Importantly, the simulated configurations and field conditions are experimentally accessible with current nanofabrication and magnetic excitation technologies. Rotating fields can be implemented via orthogonal electrodes or phase-shifted waveforms, and vortex states can be reliably initialized and detected using magnetic force microscopy or time-resolved magneto-optical techniques. These factors enhance the feasibility of translating our predictions into functional spintronic elements.

Taken together, this work advances the fundamental understanding of nonlinear topological dynamics while opening new directions for information processing using chaos-engineered nanomagnetic systems.

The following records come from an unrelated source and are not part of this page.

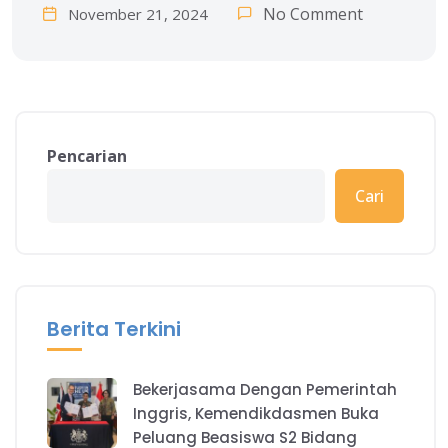
No Comment
November 21, 2024
Pencarian
Cari
Berita Terkini
Bekerjasama Dengan Pemerintah
Inggris, Kemendikdasmen Buka
Peluang Beasiswa S2 Bidang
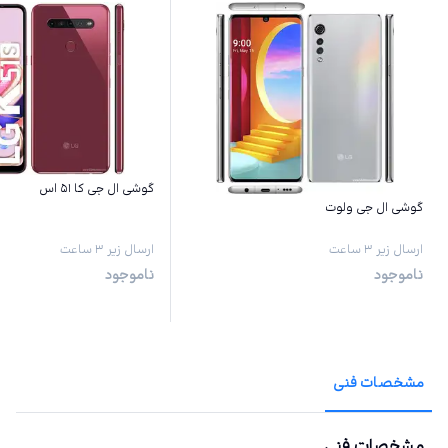
گوشی ال جی کا ۵۱ اس
گوشی ال جی ولوت
ارسال زیر ۳ ساعت
ارسال زیر ۳ ساعت
ناموجود
ناموجود
مشخصات فنی
مشخصات فنی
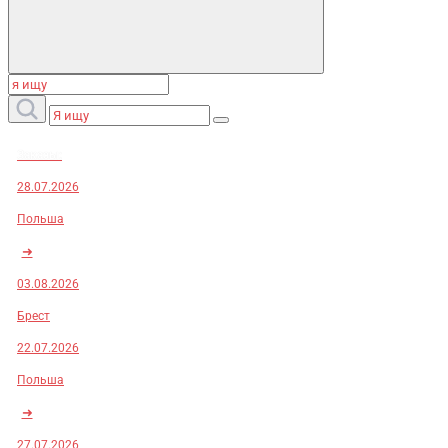
Заказы:
28.07.2026
Польша
➜
03.08.2026
Брест
22.07.2026
Польша
➜
27.07.2026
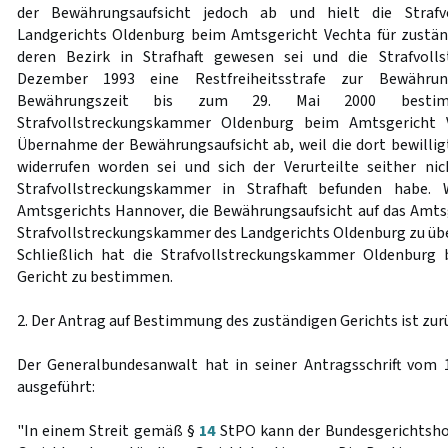
der Bewährungsaufsicht jedoch ab und hielt die Strafv
Landgerichts Oldenburg beim Amtsgericht Vechta für zuständi
deren Bezirk in Strafhaft gewesen sei und die Strafvol
Dezember 1993 eine Restfreiheitsstrafe zur Bewähru
Bewährungszeit bis zum 29. Mai 2000 besti
Strafvollstreckungskammer Oldenburg beim Amtsgericht 
Übernahme der Bewährungsaufsicht ab, weil die dort bewilli
widerrufen worden sei und sich der Verurteilte seither ni
Strafvollstreckungskammer in Strafhaft befunden habe. 
Amtsgerichts Hannover, die Bewährungsaufsicht auf das Amts
Strafvollstreckungskammer des Landgerichts Oldenburg zu über
Schließlich hat die Strafvollstreckungskammer Oldenburg 
Gericht zu bestimmen.
2. Der Antrag auf Bestimmung des zuständigen Gerichts ist zur
Der Generalbundesanwalt hat in seiner Antragsschrift vom 
ausgeführt:
"In einem Streit gemäß §
14
StPO kann der Bundesgerichtshof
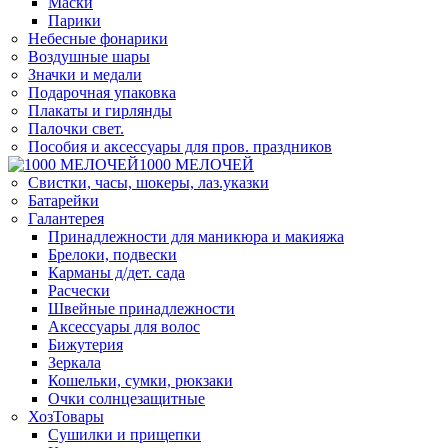
Маски
Парики
Небесные фонарики
Воздушные шары
Значки и медали
Подарочная упаковка
Плакаты и гирлянды
Палочки свет.
Пособия и аксессуары для пров. праздников
1000 МЕЛОЧЕЙ
Свистки, часы, шокеры, лаз.указки
Батарейки
Галантерея
Принадлежности для маникюра и макияжа
Брелоки, подвески
Карманы д/дет. сада
Расчески
Швейные принадлежности
Аксессуары для волос
Бижутерия
Зеркала
Кошельки, сумки, рюкзаки
Очки солнцезащитные
ХозТовары
Сушилки и прищепки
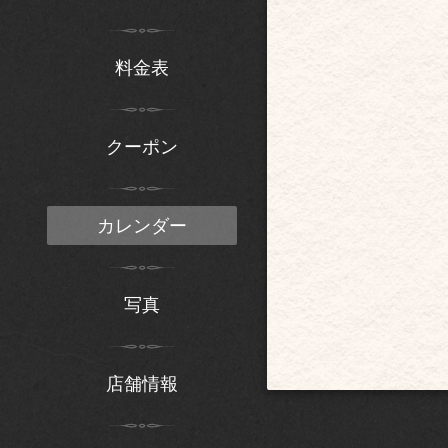
料金表
クーポン
カレンダー
写真
店舗情報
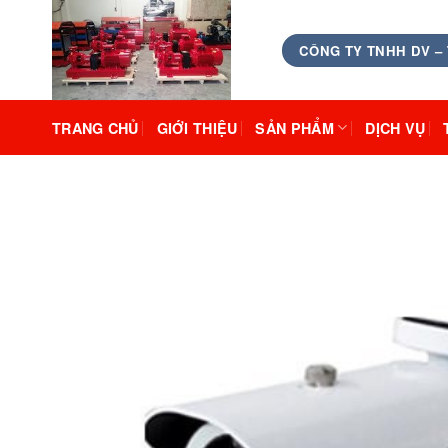
Skip
to
CÔNG TY TNHH DV –
content
TRANG CHỦ
GIỚI THIỆU
SẢN PHẨM
DỊCH VỤ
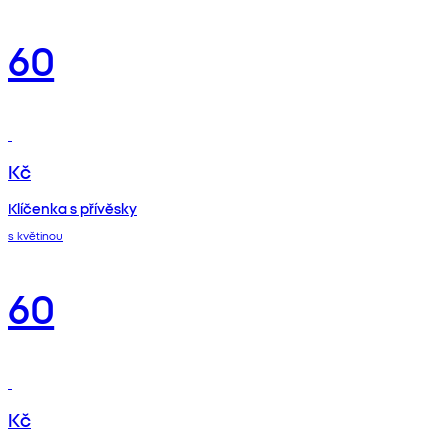
60
Kč
Klíčenka s přívěsky
s květinou
60
Kč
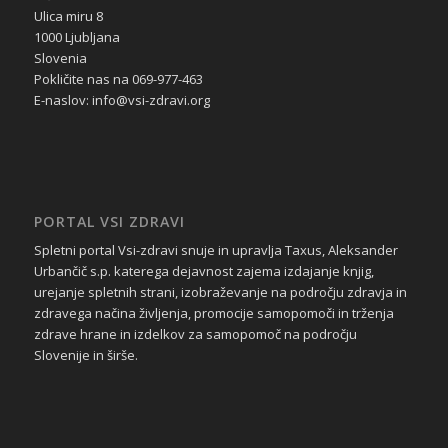
Ulica miru 8
1000 Ljubljana
Slovenia
Pokličite nas na 069-977-463
E-naslov: info@vsi-zdravi.org
PORTAL VSI ZDRAVI
Spletni portal Vsi-zdravi snuje in upravlja Taxus, Aleksander
Urbančič s.p. katerega dejavnost zajema izdajanje knjig,
urejanje spletnih strani, izobraževanje na področju zdravja in
zdravega načina življenja, promocije samopomoči in trženja
zdrave hrane in izdelkov za samopomoč na področju
Slovenije in širše.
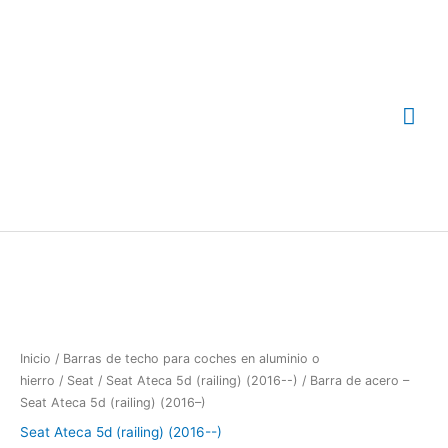
Ir
Me
al
contenido
prin
Barra
de
acero
-
Seat
Ateca
Inicio
/
Barras de techo para coches en aluminio o
5d
hierro
/
Seat
/
Seat Ateca 5d (railing) (2016--)
/ Barra de acero –
(railing)
Seat Ateca 5d (railing) (2016–)
(2016-
Seat Ateca 5d (railing) (2016--)
-)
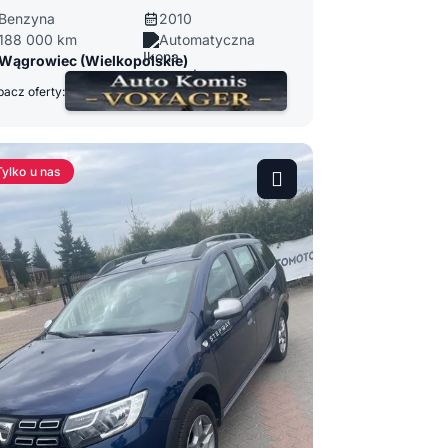
Benzyna
2010
188 000 km
Automatyczna
Wągrowiec (Wielkopolskie)
acz oferty:
Tylko u nas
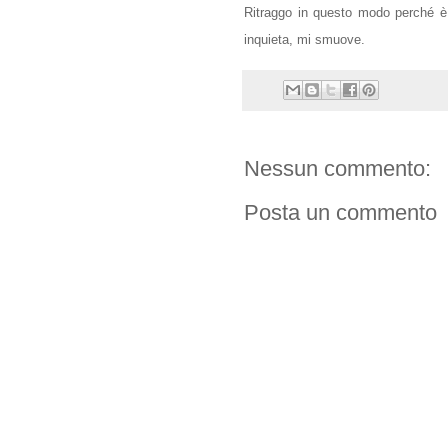
Ritraggo in questo modo perché è
inquieta, mi smuove.
Nessun commento:
Posta un commento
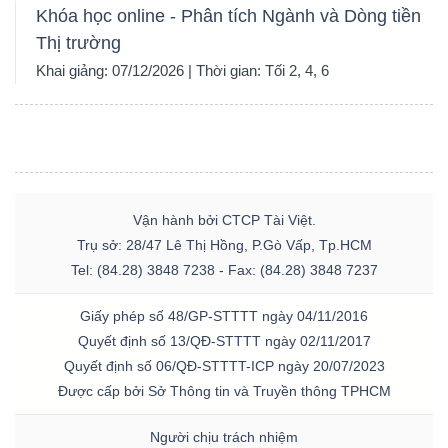
Khóa học online - Phân tích Ngành và Dòng tiền
Thị trường
Khai giảng: 07/12/2026 | Thời gian: Tối 2, 4, 6
Vận hành bởi CTCP Tài Việt.
Trụ sở: 28/47 Lê Thị Hồng, P.Gò Vấp, Tp.HCM
Tel: (84.28) 3848 7238 - Fax: (84.28) 3848 7237
Giấy phép số 48/GP-STTTT ngày 04/11/2016
Quyết định số 13/QĐ-STTTT ngày 02/11/2017
Quyết định số 06/QĐ-STTTT-ICP ngày 20/07/2023
Được cấp bởi Sở Thông tin và Truyền thông TPHCM
Người chịu trách nhiệm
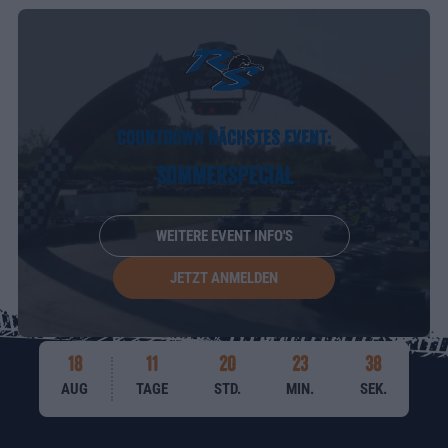
COUNTDOWN NÄCHSTES EVENT:
SOMMERSPECIAL
WEITERE EVENT INFO'S
JETZT ANMELDEN
18
11
20
23
35
AUG
TAGE
STD.
MIN.
SEK.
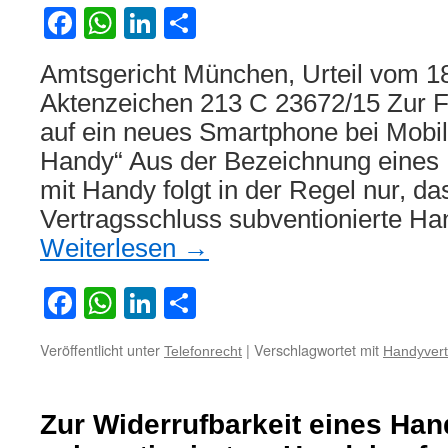
Facebook
WhatsApp
LinkedIn
Teilen
Amtsgericht München, Urteil vom 1
Aktenzeichen 213 C 23672/15 Zur 
auf ein neues Smartphone bei Mobil
Handy“ Aus der Bezeichnung eines 
mit Handy folgt in der Regel nur, da
Vertragsschluss subventionierte H
Weiterlesen
→
Facebook
WhatsApp
LinkedIn
Teilen
Veröffentlicht unter
|
Verschlagwortet mit
Telefonrecht
Handyvert
Zur Widerrufbarkeit eines Han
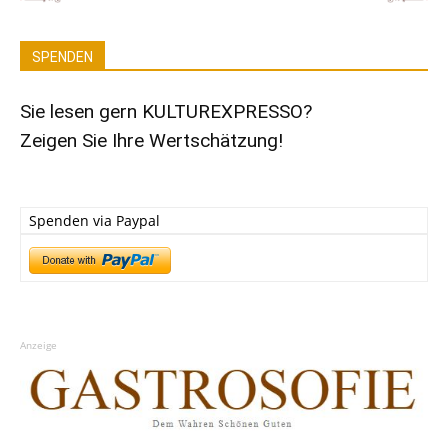
SPENDEN
Sie lesen gern KULTUREXPRESSO?
Zeigen Sie Ihre Wertschätzung!
Spenden via Paypal
Anzeige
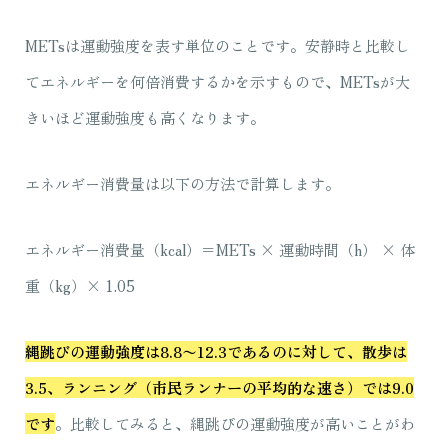
METsは運動強度を表す単位のことです。安静時と比較し
てエネルギーを何倍消費するかを示すもので、METsが大
きいほど運動強度も高くなります。
エネルギー消費量は以下の方法で計算します。
エネルギー消費量（kcal）＝METs × 運動時間（h） × 体
重（kg）× 1.05
縄跳びの運動強度は8.8〜12.3であるのに対して、散歩は
3.5、ランニング（市民ランナーの平均的な速さ）では9.0
です
。
比較してみると、縄跳びの運動強度が高いことがわ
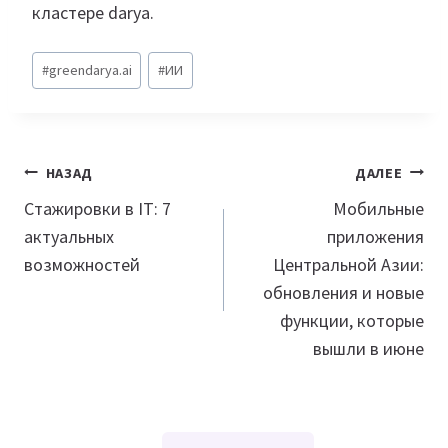
кластере darya.
Метки
#
greendarya.ai
#
ИИ
записи:
Навигация
НАЗАД
ДАЛЕЕ
по
Стажировки в IT: 7
Мобильные
актуальных
приложения
записям
возможностей
Центральной Азии:
обновления и новые
функции, которые
вышли в июне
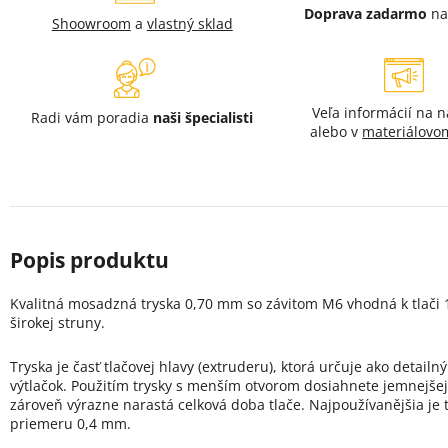
Doprava zadarmo
na
Shoowroom
a
vlastný sklad
Veľa informácií na 
Radi vám poradia
naši špecialisti
alebo v
materiálovo
Kvalitná mosadzná tryska 0,70 mm so závitom M6 vhodná k tlači
širokej struny.
Tryska je časť tlačovej hlavy (extruderu), ktorá určuje ako detailn
výtlačok. Použitím trysky s menším otvorom dosiahnete jemnejšej 
zároveň výrazne narastá celková doba tlače. Najpoužívanějšia je 
priemeru 0,4 mm.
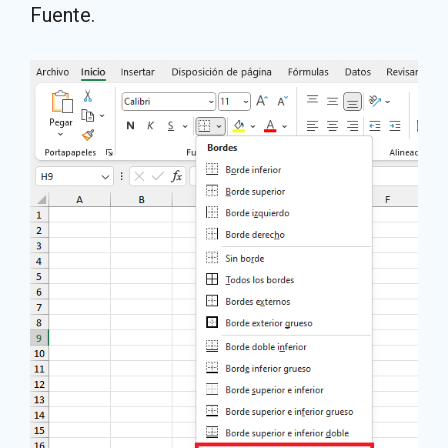
Fuente.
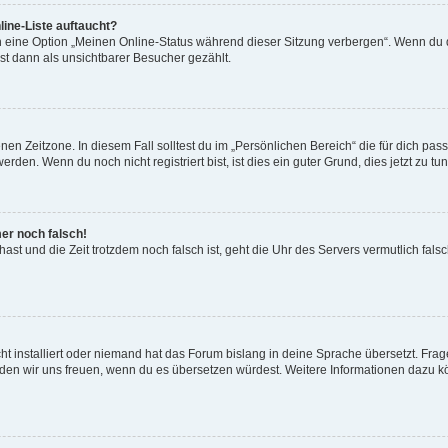
ine-Liste auftaucht?
n eine Option „Meinen Online-Status während dieser Sitzung verbergen“. Wenn du d
st dann als unsichtbarer Besucher gezählt.
en Zeitzone. In diesem Fall solltest du im „Persönlichen Bereich“ die für dich passe
den. Wenn du noch nicht registriert bist, ist dies ein guter Grund, dies jetzt zu tun
mer noch falsch!
t hast und die Zeit trotzdem noch falsch ist, geht die Uhr des Servers vermutlich fal
t installiert oder niemand hat das Forum bislang in deine Sprache übersetzt. Frag
, würden wir uns freuen, wenn du es übersetzen würdest. Weitere Informationen dazu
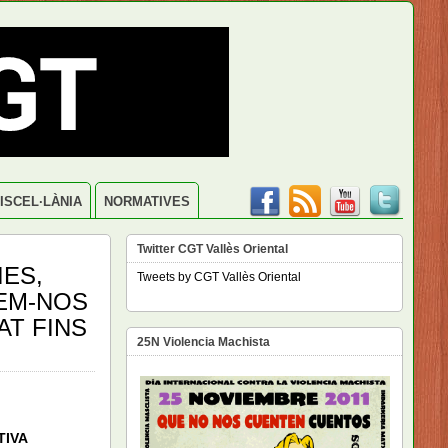
ISCEL·LÀNIA
NORMATIVES
Twitter CGT Vallès Oriental
IES,
Tweets by CGT Vallès Oriental
EM-NOS
AT FINS
25N Violencia Machista
TIVA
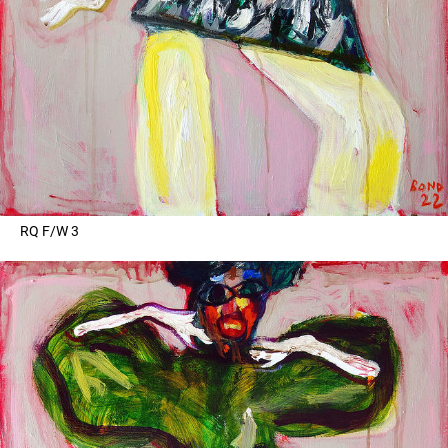
RQ F/W 3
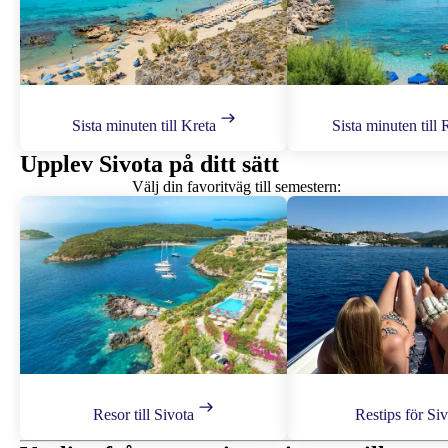
Sista minuten till Kreta
Sista minuten till
Upplev Sivota på ditt sätt
Välj din favoritväg till semestern:
Resor till Sivota
Restips för Siv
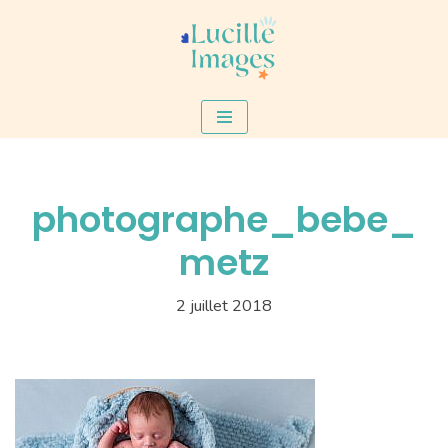
Aller
au
contenu
photographe_bebe_
metz
2 juillet 2018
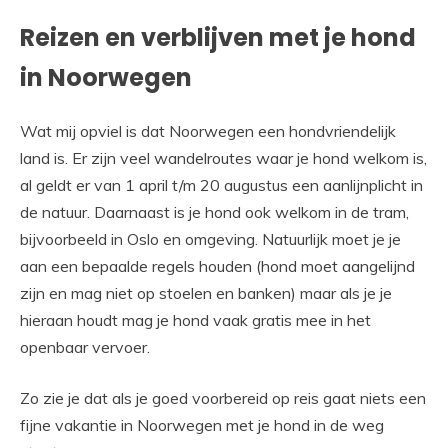
Reizen en verblijven met je hond
in Noorwegen
Wat mij opviel is dat Noorwegen een hondvriendelijk
land is. Er zijn veel wandelroutes waar je hond welkom is,
al geldt er van 1 april t/m 20 augustus een aanlijnplicht in
de natuur. Daarnaast is je hond ook welkom in de tram,
bijvoorbeeld in Oslo en omgeving. Natuurlijk moet je je
aan een bepaalde regels houden (hond moet aangelijnd
zijn en mag niet op stoelen en banken) maar als je je
hieraan houdt mag je hond vaak gratis mee in het
openbaar vervoer.
Zo zie je dat als je goed voorbereid op reis gaat niets een
fijne vakantie in Noorwegen met je hond in de weg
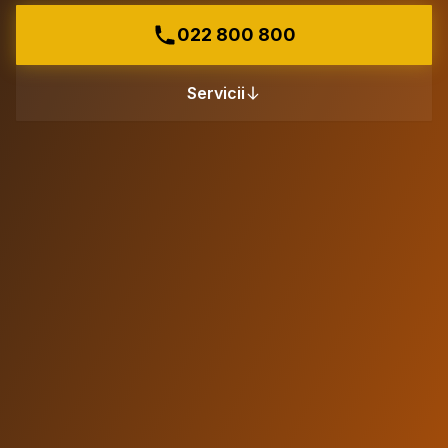
022 800 800
Servicii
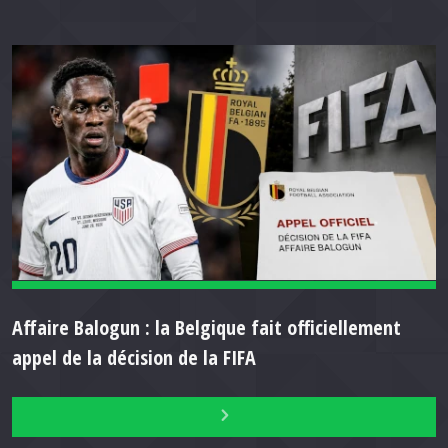
Affaire Balogun : la Belgique fait officiellement
appel de la décision de la FIFA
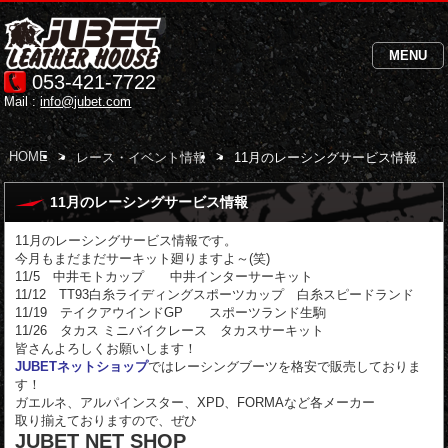
MENU
053-421-7722
Mail :
info@jubet.com
HOME
>
>
レース・イベント情報
11月のレーシングサービス情報
11月のレーシングサービス情報
11月のレーシングサービス情報です。
今月もまだまだサーキット廻りますよ～(笑)
11/5 中井モトカップ
中井インターサーキット
11/12 TT93白糸ライディングスポーツカップ
白糸スピードランド
11/19
テイクアウインドGP
スポーツランド生駒
11/26 タカス ミニバイクレース
タカスサーキット
皆さんよろしくお願いします！
JUBETネットショップ
ではレーシングブーツを格安で販売しておりま
す！
ガエルネ、アルパインスター、XPD
、FORMAなど各メーカー
取り揃えておりますので、ぜひ
JUBET NET SHOP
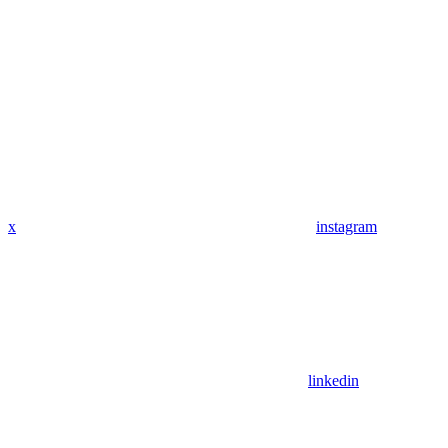
x
instagram
linkedin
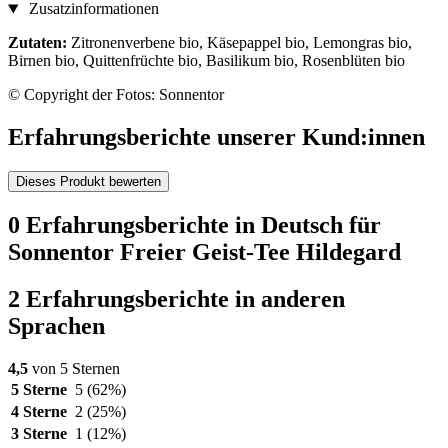
Zusatzinformationen
Zutaten:
Zitronenverbene bio, Käsepappel bio, Lemongras bio,
Birnen bio, Quittenfrüchte bio, Basilikum bio, Rosenblüten bio
© Copyright der Fotos: Sonnentor
Erfahrungsberichte unserer Kund:innen
Dieses Produkt bewerten
0 Erfahrungsberichte in Deutsch für
Sonnentor Freier Geist-Tee Hildegard
2 Erfahrungsberichte in anderen
Sprachen
4,5
von 5 Sternen
5 Sterne
5
(62%)
4 Sterne
2
(25%)
3 Sterne
1
(12%)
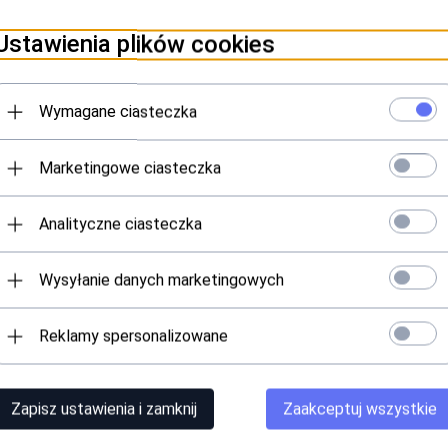
Ustawienia plików cookies
do obcinania bardzo twardych i
Cążki kątowe do wrastający
h paznokci HF 243 Aesculap nr:
paznokci HF 491 Aesculap nr
309134400
309185000
Wymagane ciasteczka
Produkt dostępny!
Produkt dostępny!
555,
09
PLN
471,
56
PLN
Marketingowe ciasteczka
Analityczne ciasteczka
Wysyłanie danych marketingowych
Reklamy spersonalizowane
k kątowy do pedicure 033R NR:
Cążki do skórek HF 460 Aescula
312153300
309166200
Zapisz ustawienia i zamknij
Zaakceptuj wszystkie
Produkt dostępny!
Produkt dostępny!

In summary, we demonstrate a dynamical transition from structured trochoidal orbits to irregular, chaotic polarity reversals in confined magnetic vortices, driven purely by rotating in-plane magnetic fields. This transition arises from the interplay between intrinsic gyrotropic motion and external rotational forcing, breaking time-reversal symmetry and destabilizing the vortex core. The onset of chaos is geometrically captured by a trochoidal constant, which classifies the orbit symmetry and closure conditions via rational frequency locking16. Our findings reveal a fully deterministic yet tunable route to vortex-core chaos, offering a robust physical mechanism for generating pseudo-random switching in spin-based devices. This controlled chaos enables practical implementations in probabilistic logic, neuromorphic computing, and hardware random-number generation, all within experimentally accessible nanomagnetic platforms.

Methods

Micromagnetic simulation

Micromagnetic simulations were performed using MuMax3 to solve the Landau–Lifshitz–Gilbert (LLG) equation13. A fixed cell size of 2 × 2 × 10 nm³ was chosen to balance computational accuracy and efficiency, with a Dormand–Prince solver used to maintain an error threshold of 10−5. To prepare ground states, each magnetic configuration was initialized in the designated vortex geometry of [V, C, P] and relaxed. To extract the intrinsic gyration frequency, we applied a sinc-pulse field along the y-direction, and performed a fast-Fourier transformation (FFT) of the vortex-core’s guiding center. Details regarding simulation parameters, vortex state preparation, frequency extraction, topological charge evaluation, and dynamic phase mapping are provided in the accompanying Supplementary Materials.